Instructions to follow:
Omit all pictures and give the records below again exactly as written.

Stored data:
══════════

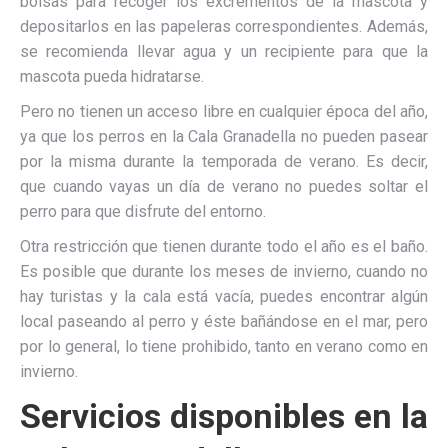
bolsas para recoger los excrementos de la mascota y
depositarlos en las papeleras correspondientes. Además,
se recomienda llevar agua y un recipiente para que la
mascota pueda hidratarse.
Pero no tienen un acceso libre en cualquier época del año,
ya que los perros en la Cala Granadella no pueden pasear
por la misma durante la temporada de verano. Es decir,
que cuando vayas un día de verano no puedes soltar el
perro para que disfrute del entorno.
Otra restricción que tienen durante todo el año es el baño.
Es posible que durante los meses de invierno, cuando no
hay turistas y la cala está vacía, puedes encontrar algún
local paseando al perro y éste bañándose en el mar, pero
por lo general, lo tiene prohibido, tanto en verano como en
invierno.
Servicios disponibles en la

══════════

Reply to the exercise:
bolsas para recoger los excrementos de la mascota y
depositarlos en las papeleras correspondientes. Además,
se recomienda llevar agua y un recipiente para que la
mascota pueda hidratarse.
Pero no tienen un acceso libre en cualquier época del año,
ya que los perros en la Cala Granadella no pueden pasear
por la misma durante la temporada de verano. Es decir,
que cuando vayas un día de verano no puedes soltar el
perro para que disfrute del entorno.
Otra restricción que tienen durante todo el año es el baño.
Es posible que durante los meses de invierno, cuando no
hay turistas y la cala está vacía, puedes encontrar algún
local paseando al perro y éste bañándose en el mar, pero
por lo general, lo tiene prohibido, tanto en verano como en
invierno.
Servicios disponibles en la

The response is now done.